La intuición es una cualidad difícil de entender y, sobre todo, de
evitar. Y cuando a ella se suma la esperanza, deriva en una
determinación sin límites en pro de alcanzar el objetivo
presentido. ¿Hasta dónde llegaría por encontrar aquello que más
desea cuando su intuición le "asegura" que existe?
Sinopsis: Tras
intentar conseguir su "billete" de vuelta al mundo civil
por medios poco ortodoxos, cinco soldados franceses son condenados a
la primera línea de trincheras en plena I Guerra Mundial a una
muerte segura. Y éste parece haber sido el final para todos ellos.
Pero Mathilde se niega a aceptar tal realidad, pues su intuición le
dice que su amado Manech no ha muerto, y está dispuesta a
encontrarlo cueste lo que cueste...
Basada en la novela homónima de Sébastien Japrisot,
Jean-Pierre Jeunet (Delicatessen, Amelie, El
extraordinario viaje de T.S. Spivet) nos trae esta historia de
tintes románticos en la que la base está en el "trayecto"
más que en el destino final. Para ello, resulta fundamental el
trabajo realizado con el guión, con unos diálogos que esconden
brillantes juegos de palabras que confieren a la trama cierto halo de
relajación frente al "dramatismo" o la tensión al que a
veces conduce; y que requieren de un espectador activo, que se deje
introducir en la investigación y dilucidar los avances de la misma.
Muy buen trabajo el realizado también por su director de fotografía,
Bruno Delbonnel (Amelie, Sombras tenebrosas),
tanto por los encuadres y puntos de vista de cámaras elegidos en
muchas de las tomas, como especialmente por la iluminación que le
aporta y que le confiere al film un tono sepia fotográfico que
acentúa los componentes histórico y románticos de la trama.
El elenco, en cambio, si bien
cumple a la perfección con la historia, no resulta especialmente
destacable.
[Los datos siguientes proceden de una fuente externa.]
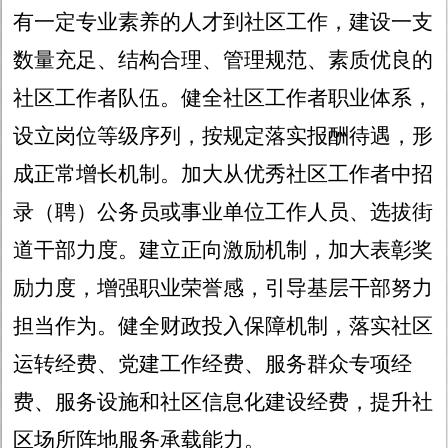
有一定专业素养的人才到社区工作，建设一支
数量充足、结构合理、管理规范、素质优良的
社区工作者队伍。健全社区工作者职业体系，
设立岗位等级序列，按规定落实报酬待遇，形
成正常增长机制。加大从优秀社区工作者中招
录（聘）公务员或事业单位工作人员、选拔街
道干部力度。建立正向激励机制，加大表彰奖
励力度，增强职业荣誉感，引导基层干部努力
担当作为。健全财政投入保障机制，落实社区
运转经费、党建工作经费、服务群众专项经
费、服务设施和社区信息化建设经费，提升社
区场所阵地服务承载能力。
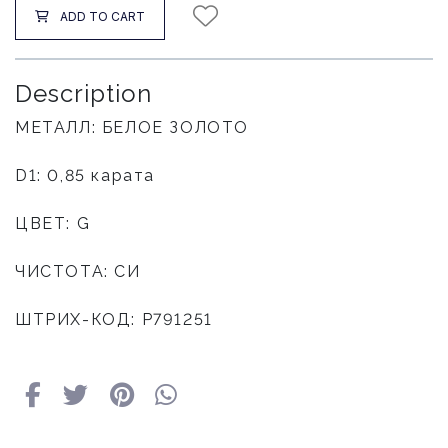
ADD TO CART
Description
МЕТАЛЛ: БЕЛОЕ ЗОЛОТО
D1: 0,85 карата
ЦВЕТ: G
ЧИСТОТА: СИ
ШТРИХ-КОД: P791251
Su protagonista, Audrey Tautou
(Amelie; Coco, de la rebeldía a la leyenda de Chanel)
peca de falta de expresividad en su personaje, resultando monótona y
aburrida.
De resto, cabría destacar las
interpretaciones de Dominique Pinon
(Micmacs, El extraordinario viaje de T.S. Spivet)
y Chantal Neuwirth
(Madeleine, Un gran equipo),
quienes sí que interpretan con credibilidad a sus respectivos
personajes; y a Marion Cotillard
(Origen, La vida en rosa),
por su calidad interpretativa y expresiva (frente a la
"insensibilidad" de la protagonista).
En el apartado musical Angelo
Badalamenti (La playa,
Wicker man) no
decepciona, con una banda sonora caracterizada por una profunda
emotividad, propiciando el sentimiento o la sensación adecuados en
cada momento.
Una película que terminará por
impedir al espectador levantarse del asiento, y enganchándole por
sus diálogos hasta involucrarle en la investigación elucubrando
acerca de hacia qué derroteros se encamina la investigación.
No apta para mentes holgazanas o indolentes a las artes visuales.